The new study, for its part, is specifically targeting elevated phosphorus fields, which bear that name because, after years of fertilizer or manure applications, they’ve accumulated more phosphorus in their soil than their crops need. The excess doesn’t hurt the crops; the crops just don’t take it up. However, sometimes, the phosphorus is released from the soil and ends up in Lake Erie, where it contributes to harmful algal blooms.
“The hypothesis is that these elevated phosphorus fields contribute disproportionately to nutrient runoff,” Martin said.
Until now, however, testing that hypothesis has been difficult. Locating an elevated phosphorus field requires soil test results, and those aren’t public information; they’re often kept only between a farmer and his or her nutrient service provider. The new study is solving that limitation by enlisting those individuals as partners.
New ways needed
In the Maumee watershed and other places, some farmers are reducing their phosphorus runoff by using the “4R” practices: the right source, right rate, right time and right place when it comes to applying fertilizer and manure, Ohio State said. However, the 4Rs don’t help on an elevated phosphorus field, because the farmer has probably already stopped applying additional phosphorus fertilizer.
Instead, other best management practices are needed — ones that keep nutrients in the field or that trap them at the edge of the field before they get into waterways.

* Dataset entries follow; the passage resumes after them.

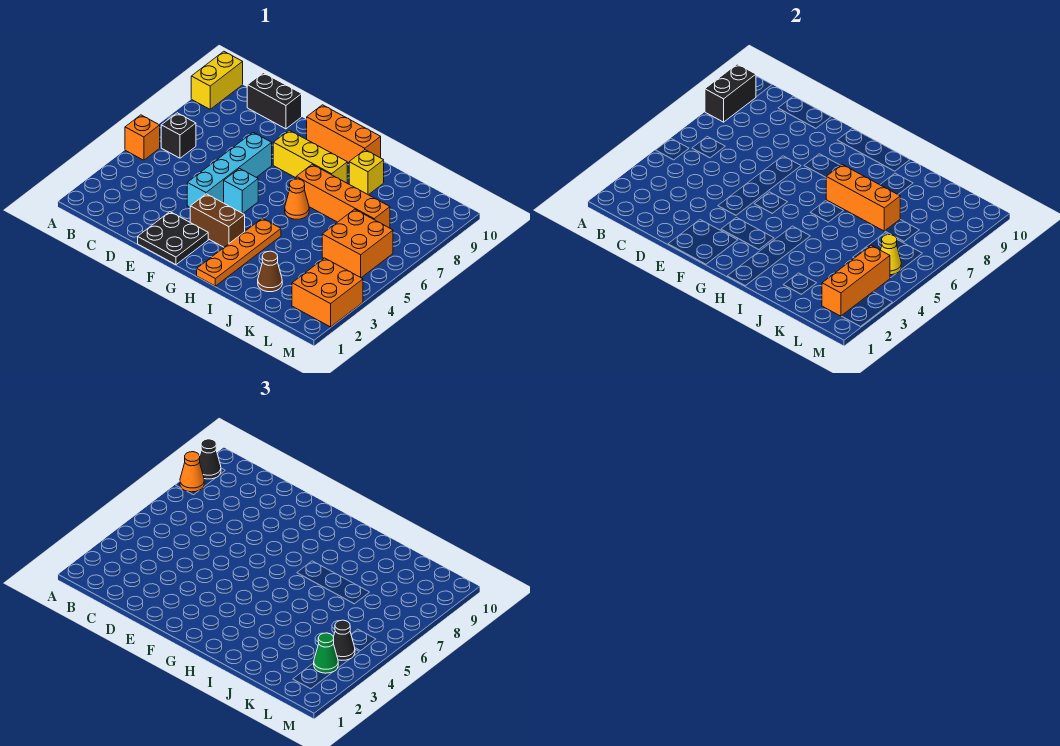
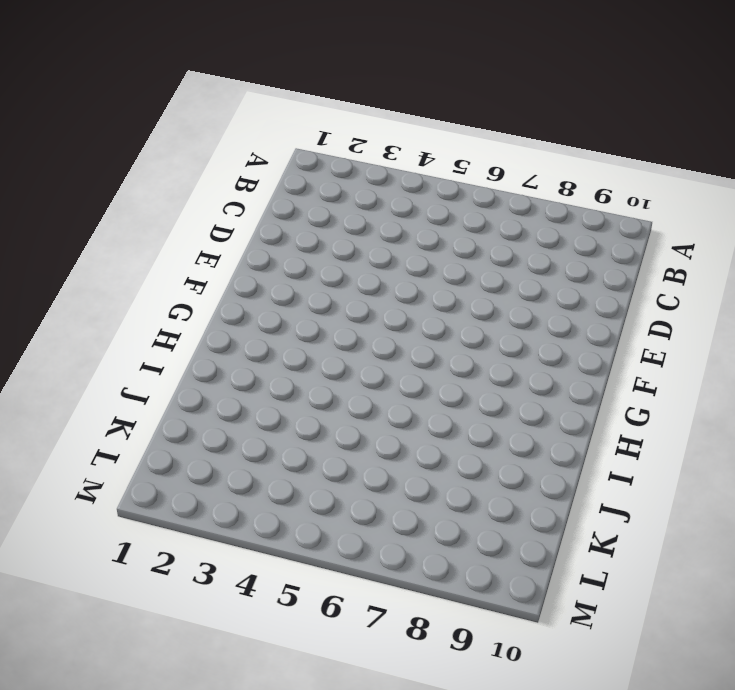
none -> orange 1x1 brick [125,115,160,160]
none -> yellow 1x2 brick [191,51,243,109]
none -> black 1x1 brick [161,113,196,158]

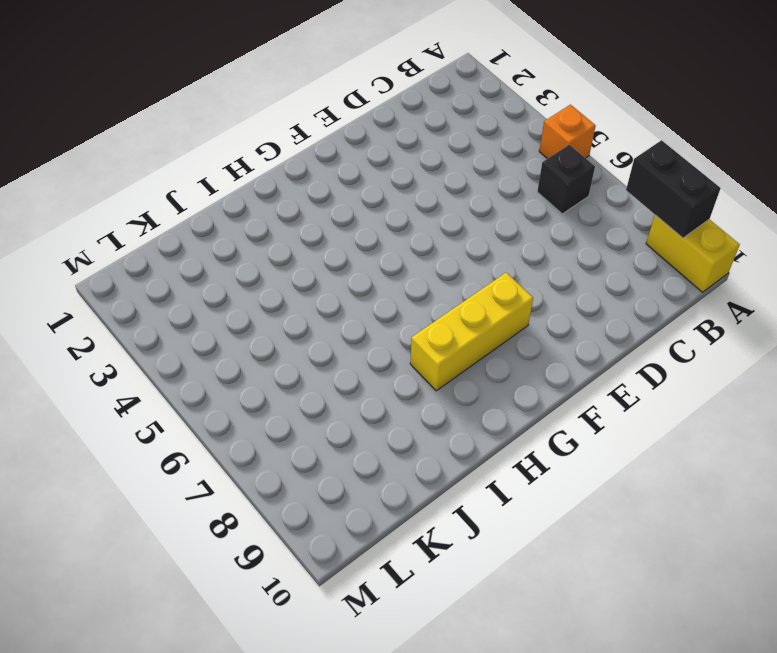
none -> black 1x2 brick [247,73,302,129]
none -> black 2x2 plate [138,212,208,265]
none -> cyan 1x4 brick [187,133,272,207]

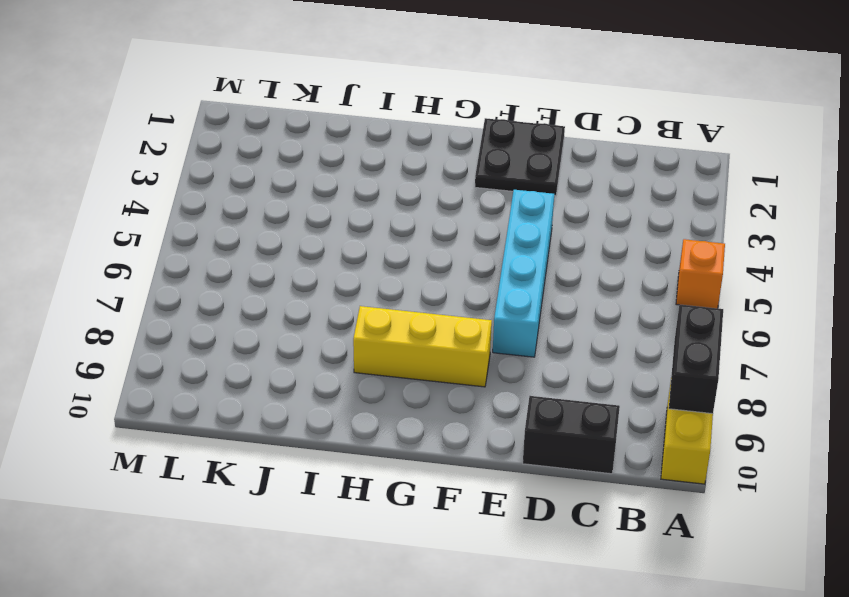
none -> black 1x1 brick [161,113,196,158]
none -> brown 1x2 brick [190,194,245,247]
none -> cyan 1x1 brick [224,169,258,213]

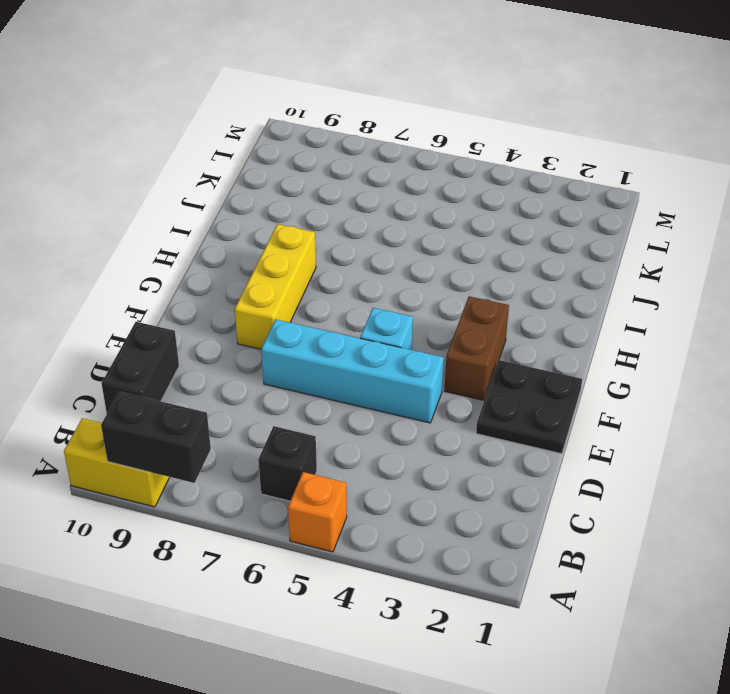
none -> orange 1x3 brick [307,105,381,163]
none -> orange 1x4 plate [197,218,281,286]
none -> orange 1x1 cone [285,179,309,219]

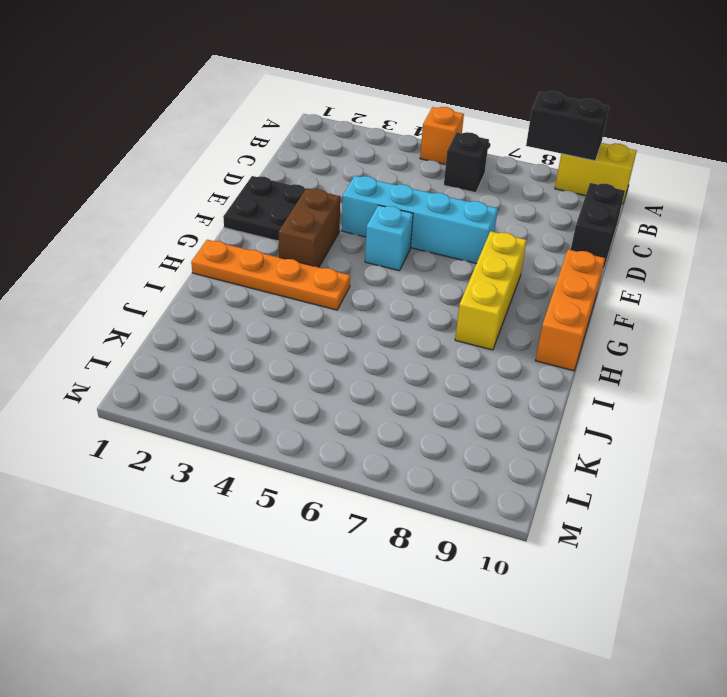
none -> orange 1x1 cone [285,179,309,219]
none -> orange 1x4 brick [296,165,390,228]
none -> yellow 1x1 brick [349,150,384,195]

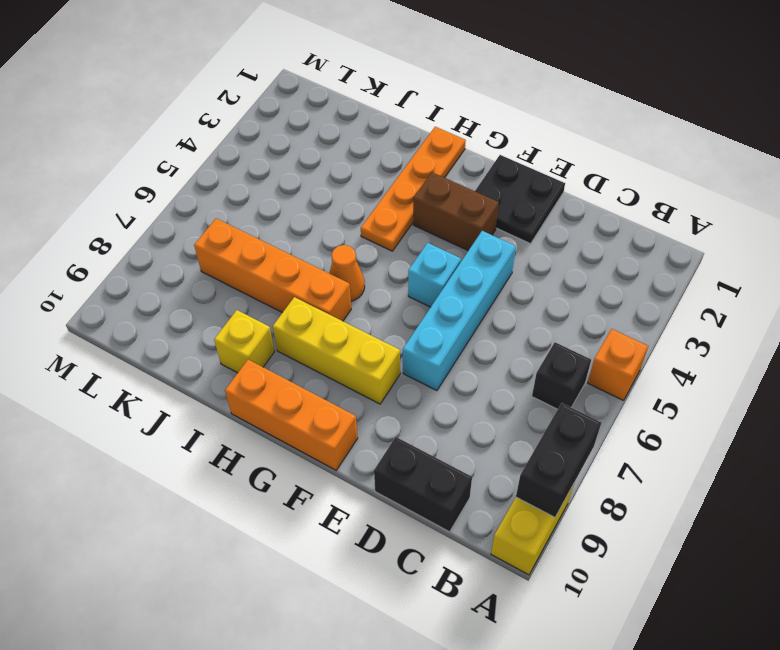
none -> brown 1x1 cone [258,251,282,292]
none -> orange 2x2 brick [322,209,393,278]
none -> orange 2x2 brick [292,258,363,327]

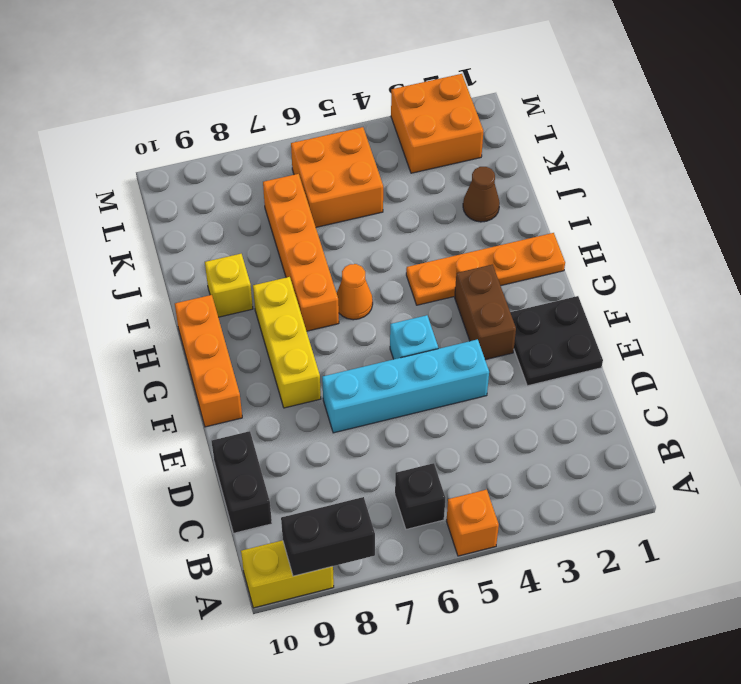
none -> orange 1x3 brick [826,165,900,231]
none -> orange 1x3 brick [822,245,890,316]
none -> yellow 1x1 cone [881,235,901,275]

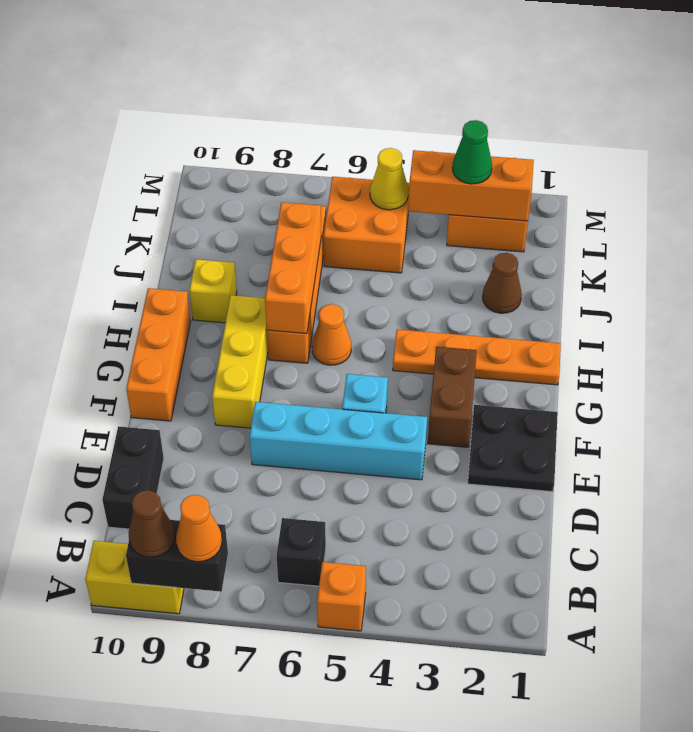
brown 1x1 cone [129,490,175,557] -> black 1x1 cone [200,439,221,479]
none -> black 1x1 cone [333,620,355,660]

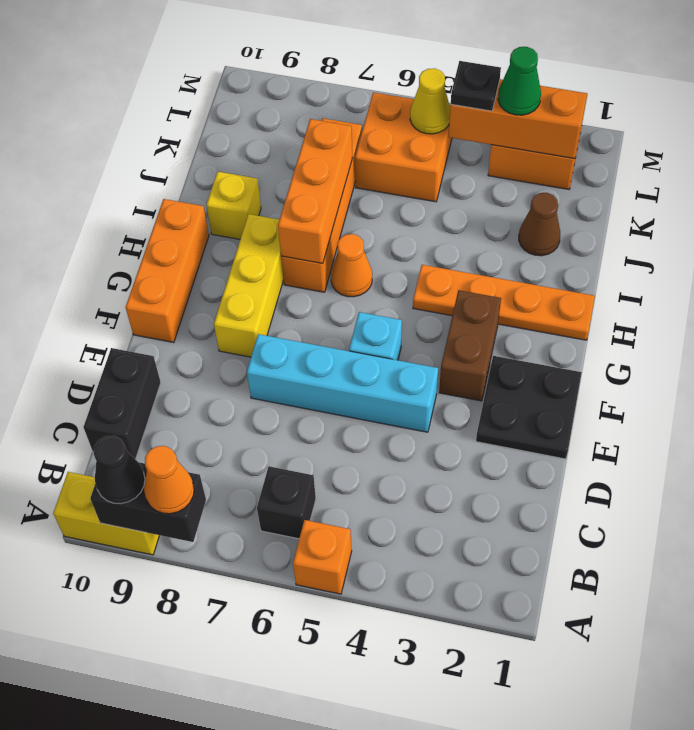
black 1x1 plate [451,61,501,111] -> black 1x1 cone [333,620,355,660]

Martin said the study will implement a variety of best management practices at the study sites and then will evaluate the practices using edge-of-field water sampling. The practices may include building wetlands, growing cover crops and installing phosphorus filters, among others. Based on the findings, the study will offer recommendations for farmers and nutrient service providers.
Other CFAES researchers involved in the study are Margaret Kalcic, Ryan Winston, Mike Brooker and Nathan Stoltzfus of the department of food, agricultural and biological engineering; Robyn Wilson of the School of Environment & Natural Resources; Greg LaBarge of Ohio State University Extension, and Brian Roe of the department of agricultural, environmental and development economics.
Key partners on the study also include Jessica D’Ambrosio of the Nature Conservancy, Kevin King of the ARS Soil Drainage Research Unit, the Nutrient Stewardship Council and the Ohio AgriBusiness Assn.
Collaborating on the study are four northwest Ohio nutrient service providers — Nester Ag, Legacy Farmers Cooperative, Nutrien Ag Solutions and the Farmers Elevator Grain & Supply Assn. — as well as the following organizations: Ohio Corn & Wheat Growers Assn., Ohio Soybean Council, Ohio Pork Council, Ohio Dairy Producers Assn., Mercer County Community & Economic Development and Ohio Farm Bureau Federation.